• _SOURCE EXCERPT_
D.        Whitford Village alleges the Resource Consent Condition cannot be waived and that Coumat did not take steps to expeditiously obtain the Resource Consent, and in particular failed to pay the consultant’s invoices   with   corresponding   effect   that   certain   consultants suspended work in relation to the Resource Consent (“the Allegation”). Coumat denies the Allegation (“the Denial”) and maintains Whitford Village was obliged to settle on 2 April 2015.

[32]     In response to that proposed deed Coumat’s lawyers replied by letter of 21

April in which they recorded at the outset:

Further to your earlier correspondence, we advise that the Deed that you have prepared is completely unacceptable to our client.

As it was made clear at our meeting on Thursday the 16th of April, our client is  only  prepared  to  vary  the  terms  of  the  agreement  on  the  basis  that [Whitford Village] acknowledges that there is an unconditional agreement

for sale and purchase and that they failed to settle on the agreed settlement date of 2nd of April 2015. …

[33]     Whitford Village confirmed their acceptance by signing a copy of the letter on 22 April 2015.   By this time the parties had received notice from Mr Budd, a senior resource consent project manager at the Auckland Council confirming that the application by Whitford Village had been lodged on 11 February 2015, that all information requested by the Council had been provided, and that he anticipated to be able to make a determination on the resource consent on or around Friday, 8 May

2015.  It is also apparent from the draft deed that Whitford Village was aware of the issue with the consultants.   Despite that it affirmed the contract and agreed to the terms proposed by Coumat to extend settlement to 8 June.

• _SUPPLIED INFORMATION_
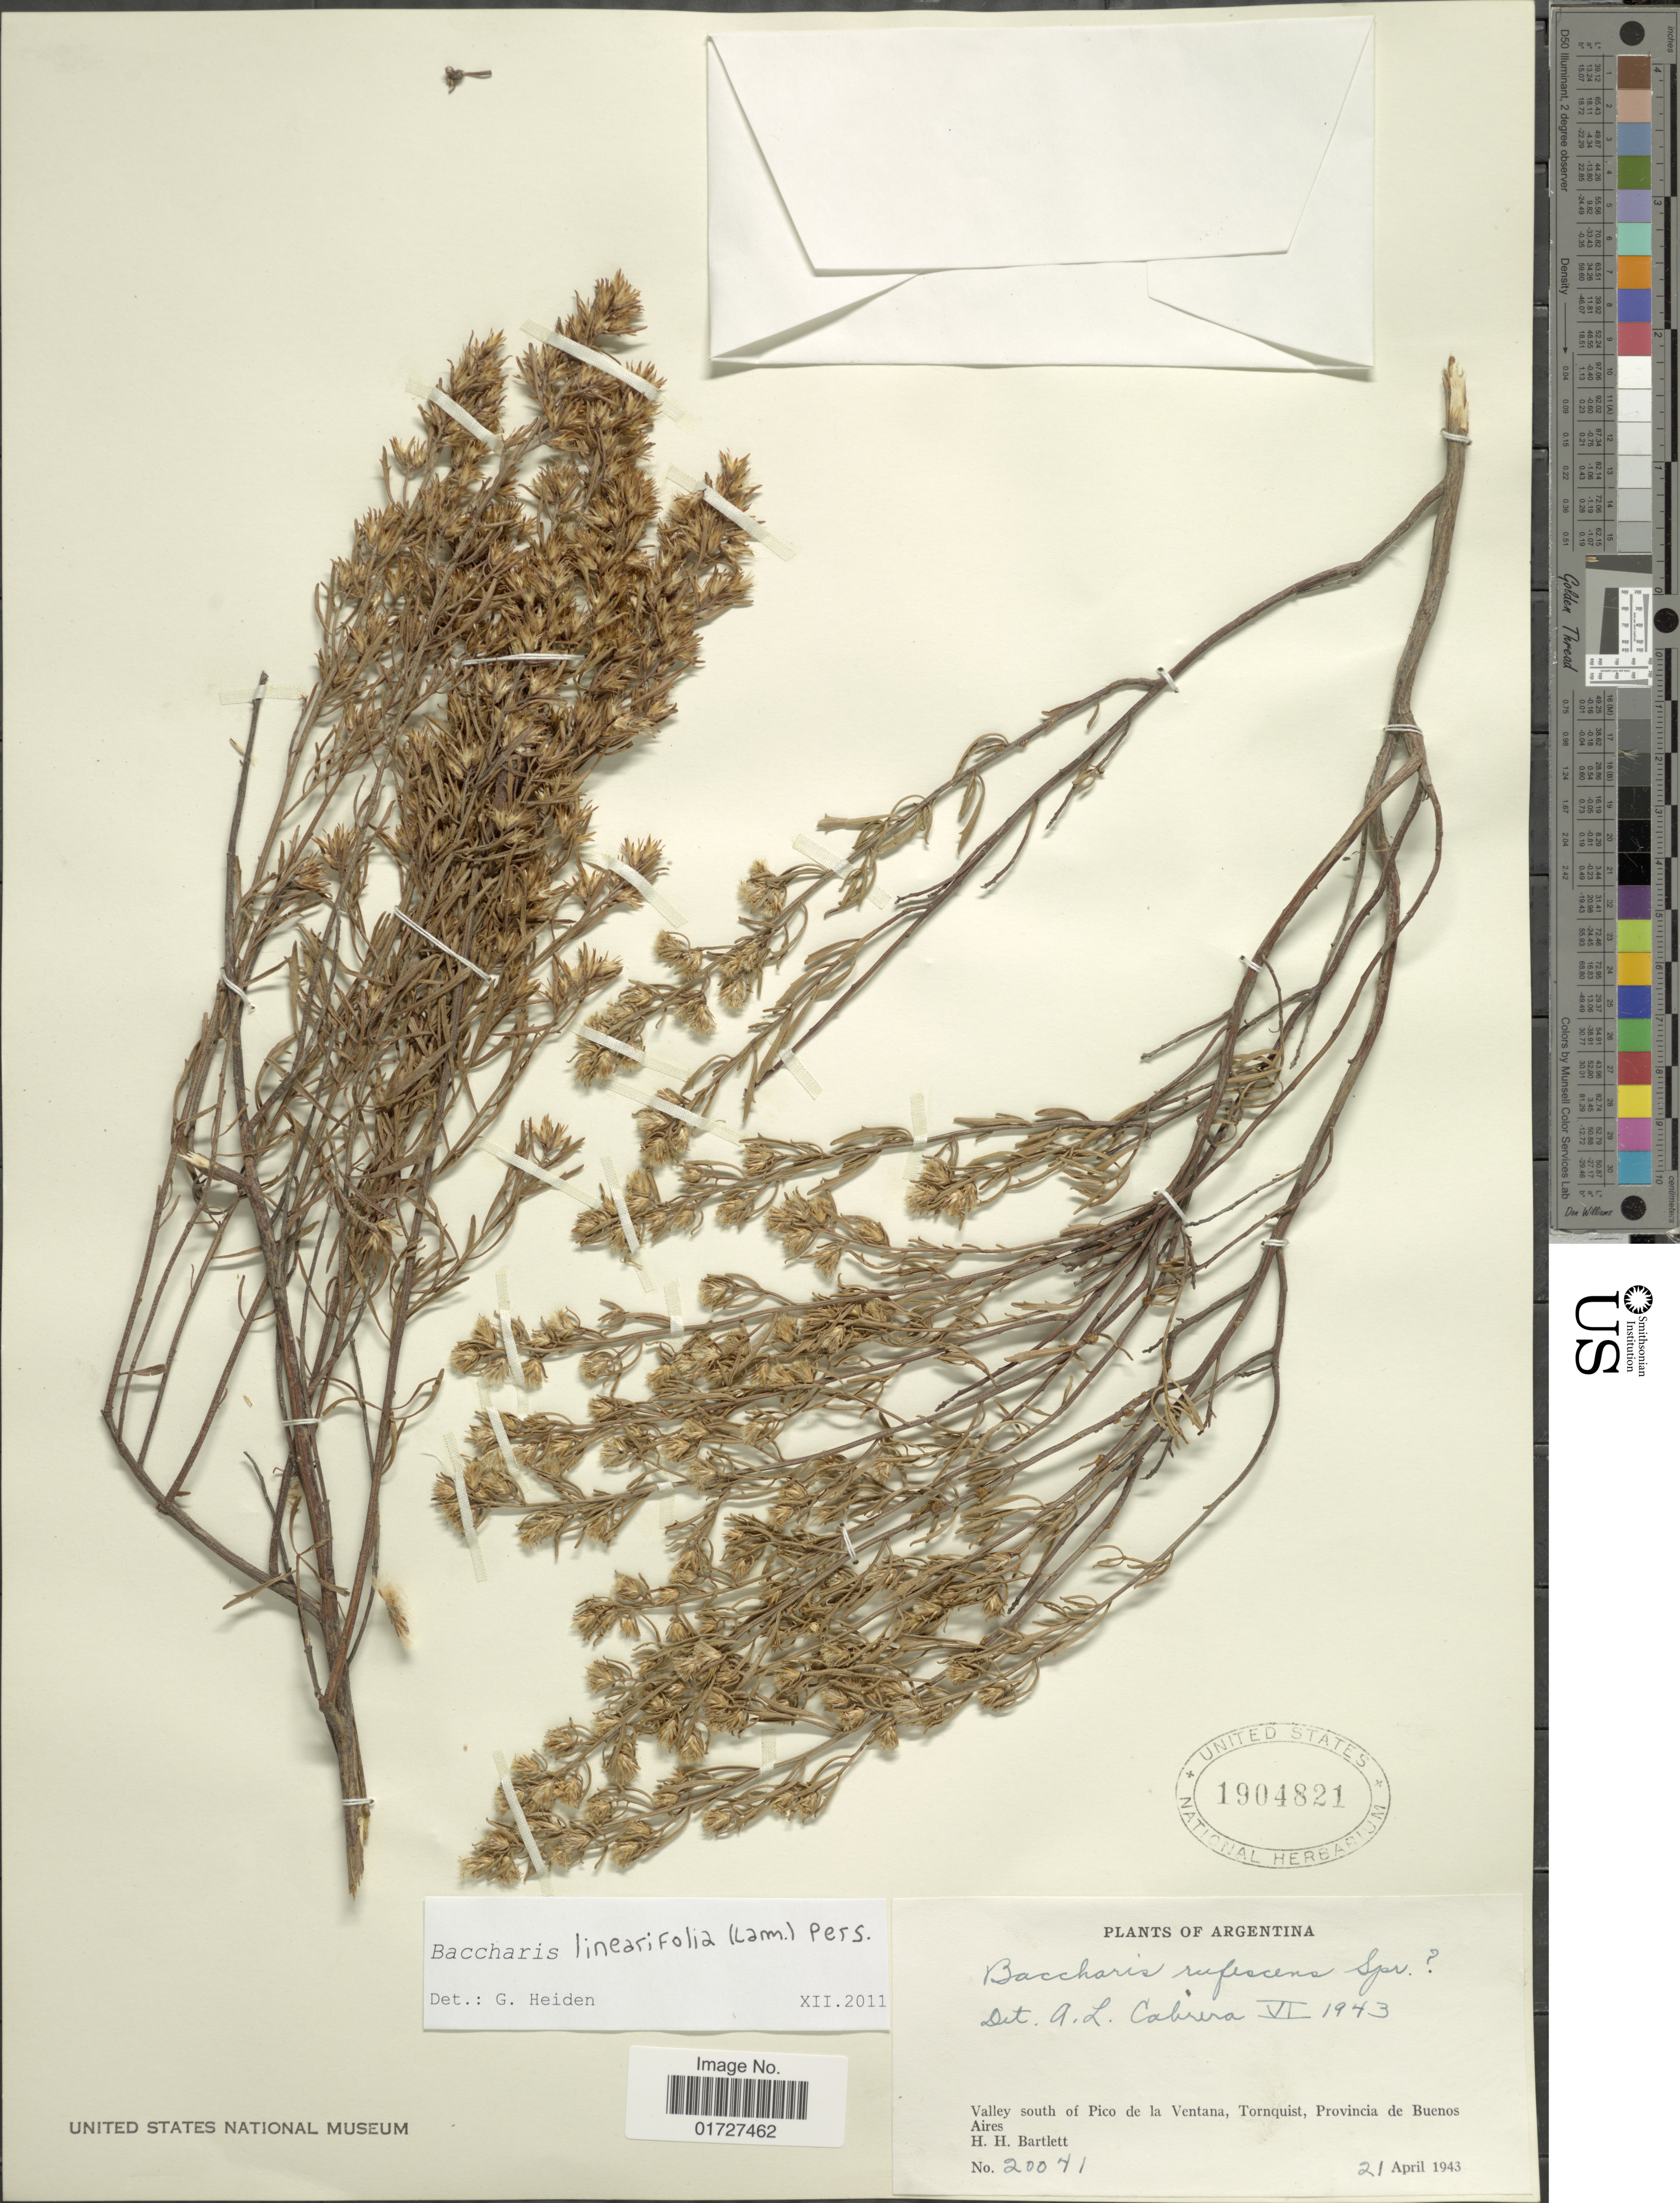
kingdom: Plantae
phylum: Tracheophyta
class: Magnoliopsida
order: Asterales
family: Asteraceae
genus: Baccharis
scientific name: Baccharis linearifolia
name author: (Lam.) Pers.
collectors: H. H. Bartlett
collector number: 20041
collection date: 1943-04-21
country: Argentina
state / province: Buenos Aires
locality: Valley south of Pico de la Ventana, Tornquist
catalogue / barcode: US 1904821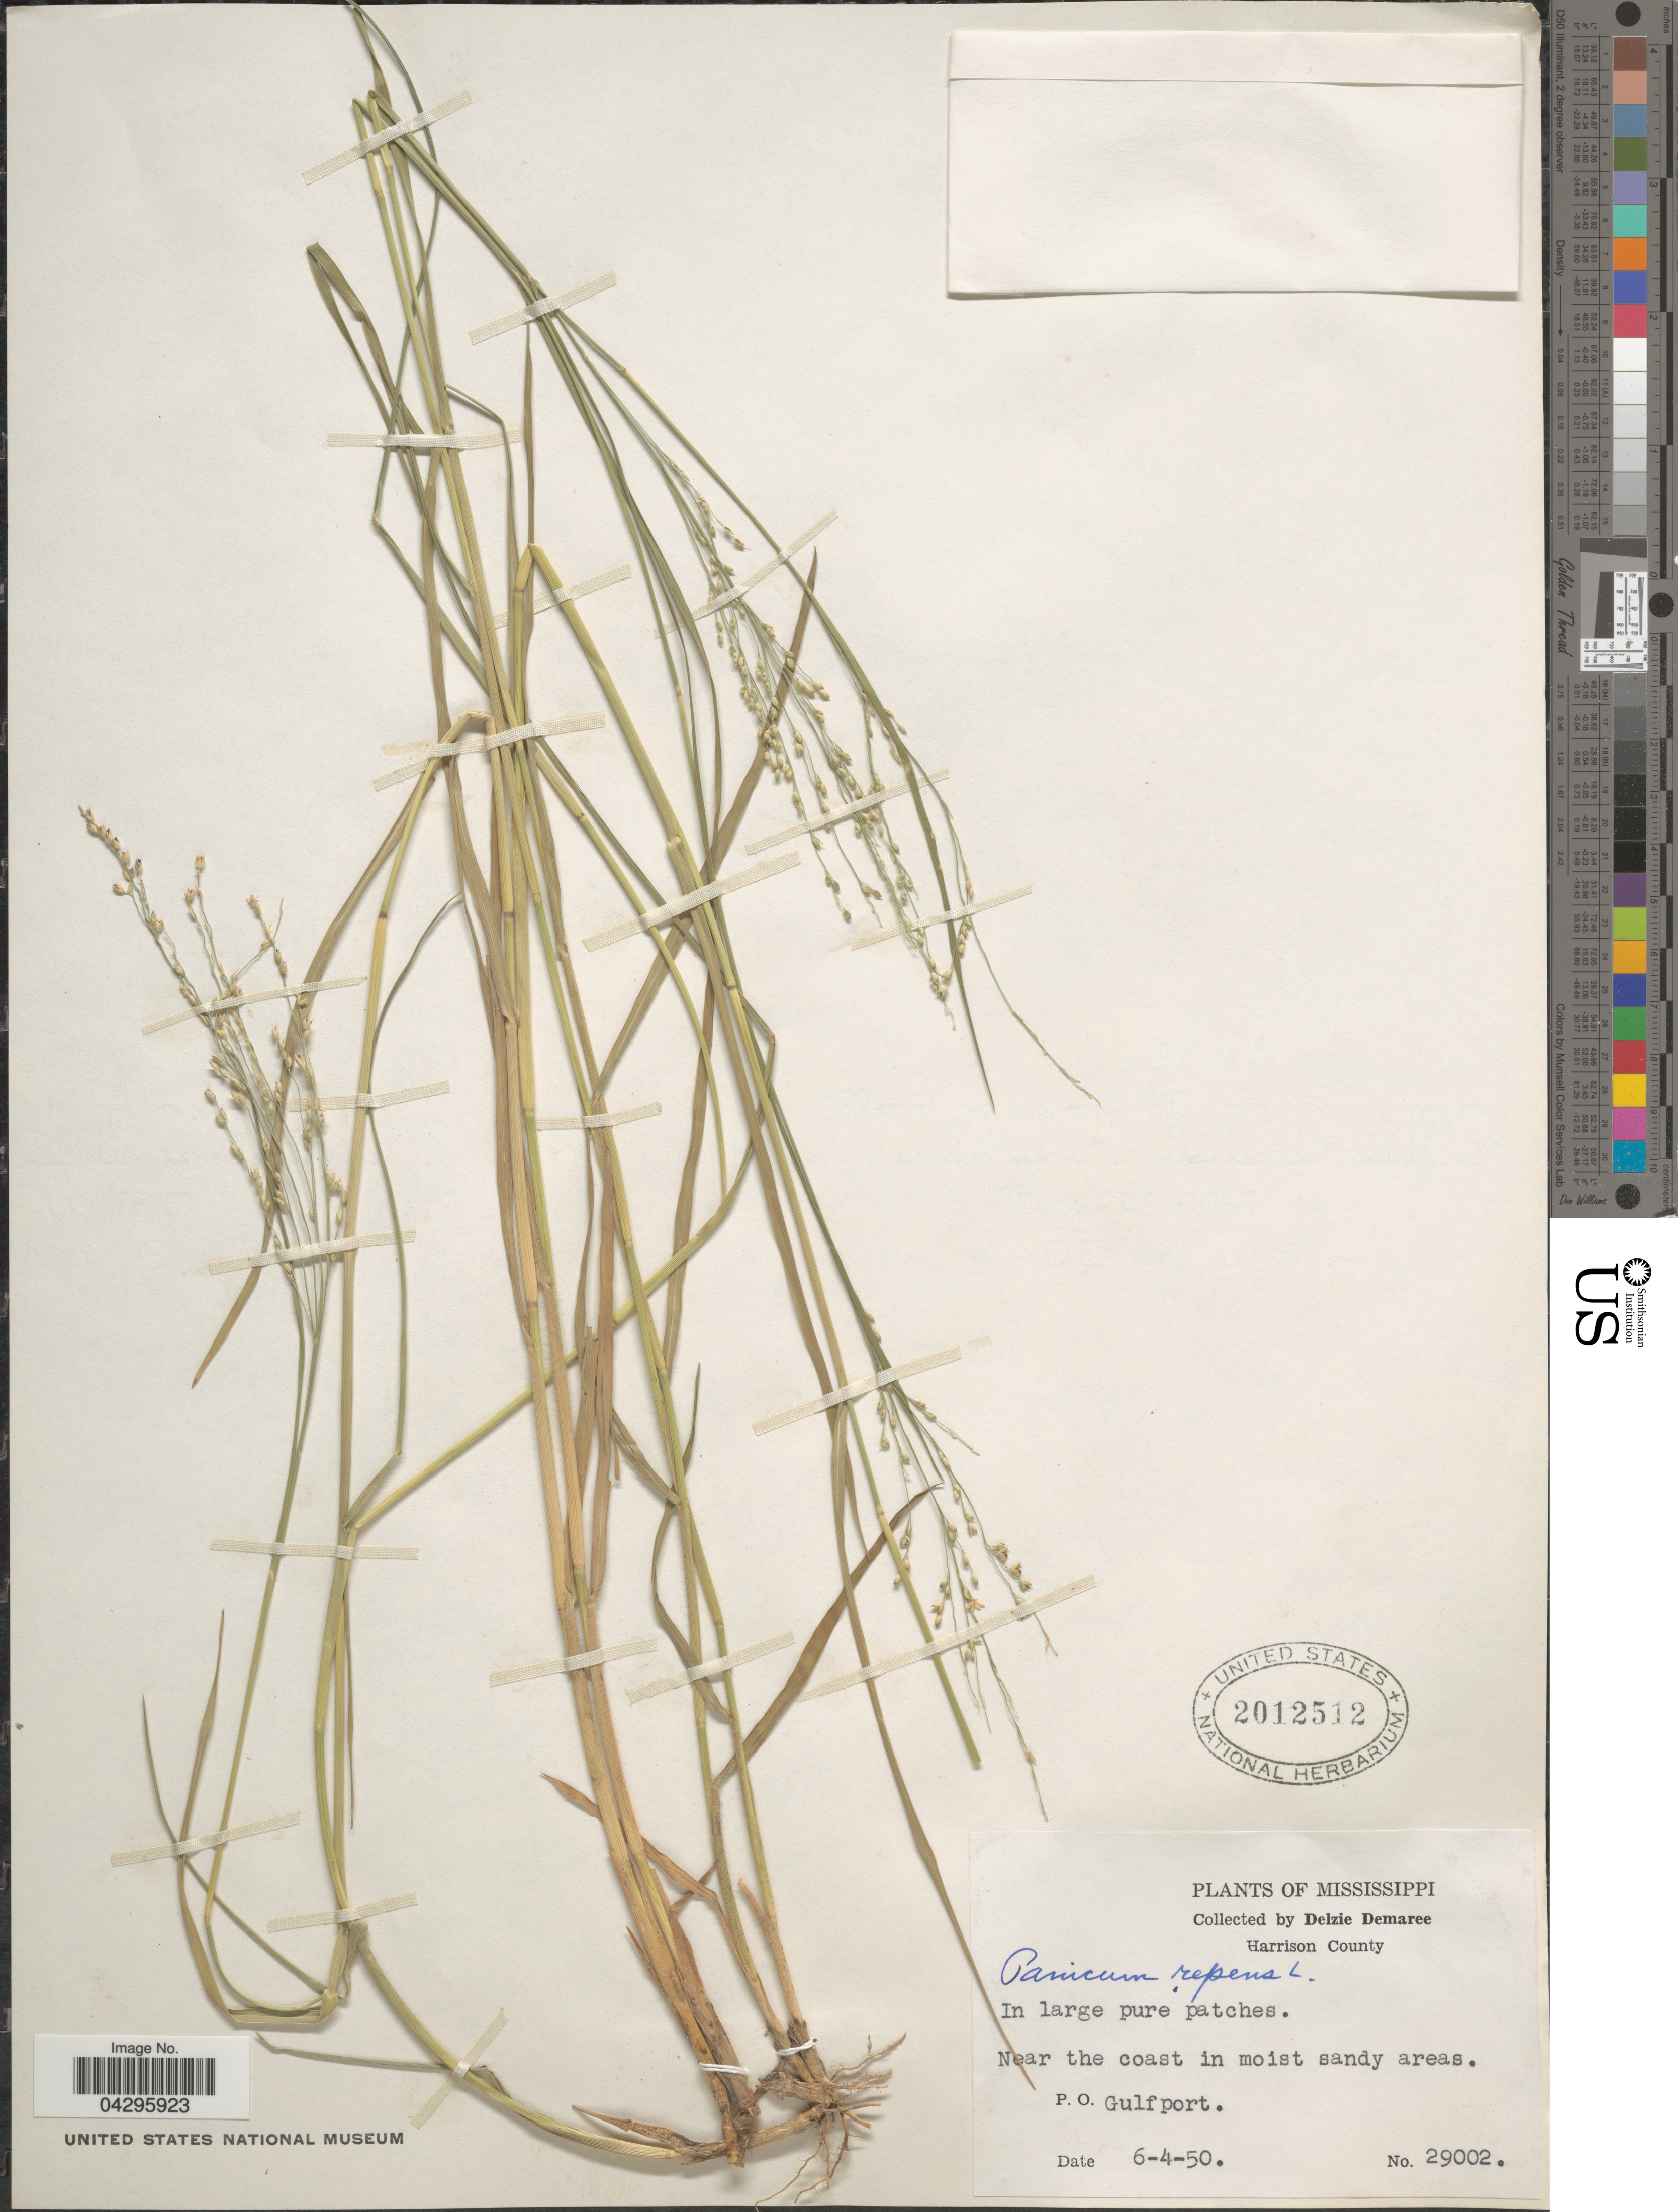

• _DIRECTION A_
In the excerpt from the judgment on the dispute between Whitford Village and Coumat, on what date did Whitford Village sign a copy of the letter to confirm its acceptance?
• _DIRECTION B_
Go on with the excerpt from the judgment on the dispute between Whitford Village and Coumat, starting after its final sentence.

• _RESPONSE A_
22 April 2015.

• _RESPONSE B_
[34]    In short I conclude that any delay there may have been by Coumat in progressing the resource consent application did not affect the validity of the waiver of the resource consent condition by Whitford Village on 4 February.  If I am wrong in that, Whitford Village’s subsequent affirmation of the agreement on 22 April with full knowledge of the allegation that Coumat had failed to advance the resource consent application means it is not open for Whitford Village to raise the issue now. The issue of any delay by Coumat in obtaining the resource consent does not assist Whitford Village and does not affect Coumat’s right to cancel the ASP.

The settlement notice issue

[35]     Mr Allan submitted that cl 20, which was drafted by Coumat, does not treat the wastewater solution and the obligation to provide the legal right(s) (easements) as one and the same thing.  He submitted that Coumat was not entitled to issue the settlement notice because it was not in a position to settle itself when it did.   He referred to cl 10.1(2) of the ASP:

(2)       The settlement notice shall be effective only if the party serving it is at the time of service either in all material respects ready able and willing to proceed to settle in accordance with this agreement or is not so ready able and willing to settle only by reason of the default or omission of the other party.

[36]     While Whitford Village acknowledged it assumed the obligation to provide

the wastewater solution Mr Allan submitted it had not assumed Coumat’s express

obligation to deliver the necessary legal rights (easements) in order to implement the wastewater solution.  As Coumat was not in a position to provide the legal rights as at 2 April, it was not in a position to issue the settlement notice.

[37]     Mr Barter submitted that Whitford Village had assumed the responsibility for provision of the wastewater treatment plant which included all aspects of it.   He noted that in Whitford Village’s solicitor’s letter of 1 April it was stated:

(d)      The current consent will be specific in respect of treated waste water.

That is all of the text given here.